NCT number NCT00597077
Other study ID # 41552
Secondary ID ISRCTN84858671
Status Completed
Phase Phase 4
First received January 8, 2008
Last updated February 1, 2008
Start date April 2001
Est. completion date October 2007

Study information

Verified date January 2008
Source Montreal Heart Institute
Contact n/a
Is FDA regulated No
Health authority Canada: Canadian Institutes of Health Research
Study type Interventional

Clinical Trial Summary

Heart failure is a clinical syndrome where the heart is unable to pump enough blood to satisfy the organism's metabolic needs. Heart failure has become a major clinical and public health problem with approximately 300,000 Canadians being affected. Atrial fibrillation is a rhythm disorder in which the upper chambers of the heart (the atria) are paralyzed by continuous electrical activity. Some of the continuous chaotic electrical activity in the atria travels to the lower cavities of the heart (the ventricles) causing then to beat irregularly and very rapidly.

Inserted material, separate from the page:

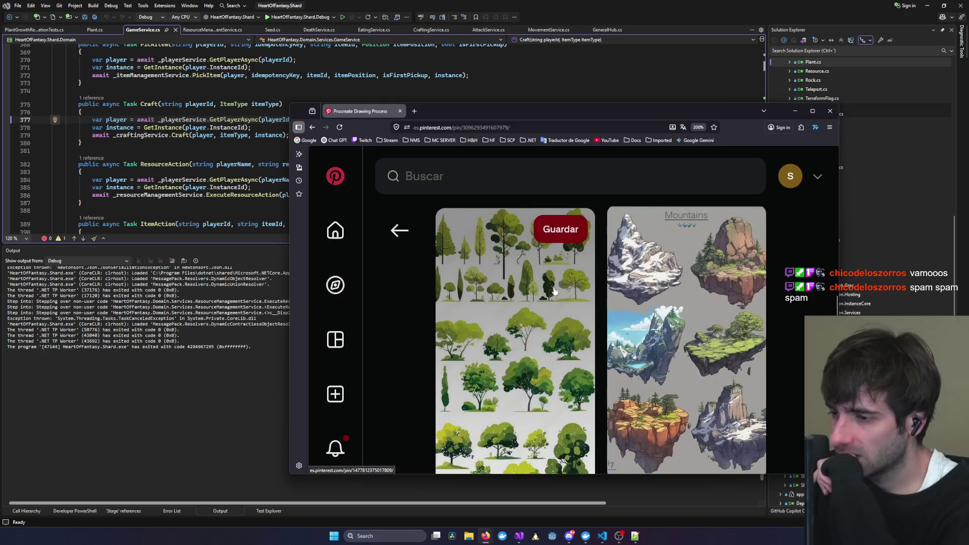
{"action": "scroll", "coordinate": [600, 298], "scroll_direction": "down", "scroll_amount": 2}
{"action": "scroll", "coordinate": [610, 293], "scroll_direction": "down", "scroll_amount": 5}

It is the most frequent cardiac arrhythmia, affecting 5% of individuals 65 years and older and it is associated with an increased risk of stroke. Both conditions (heart failure and atrial fibrillation) often co-exist in the same patient. Heart failure promotes atrial fibrillation and atrial fibrillation aggravates heart failure. The Atrial Fibrillation and Congestive Heart Failure (AF-CHF) trial is investigating whether preservation of normal cardiac rhythm influences mortality and morbidity. The AF-CHF study began in 2001 and 1,378 patients have been enrolled from 123 participating centres, in North America, South America, Europe, and Israel. The results of this trial which are expected in October 2007, will improve decision-making for the physician and will provide useful information to healthcare organizations responsible for the care of heart failure patients.


Description:

Congestive heart failure (CHF) and atrial fibrillation (AF) are two important and growing problems in medicine and cardiology. Both conditions often co-exist and complicate each other's management. Two therapeutic strategies are available for patients with AF and CHF: the first aims at restoring and maintaining sinus rhythm, whereas, the second focuses exclusively on optimizing ventricular rate. The primary objective of the Atrial Fibrillation and Congestive Heart Failure (AF-CHF) trial is to compare these two widely-used treatment strategies with respect to cardiovascular mortality.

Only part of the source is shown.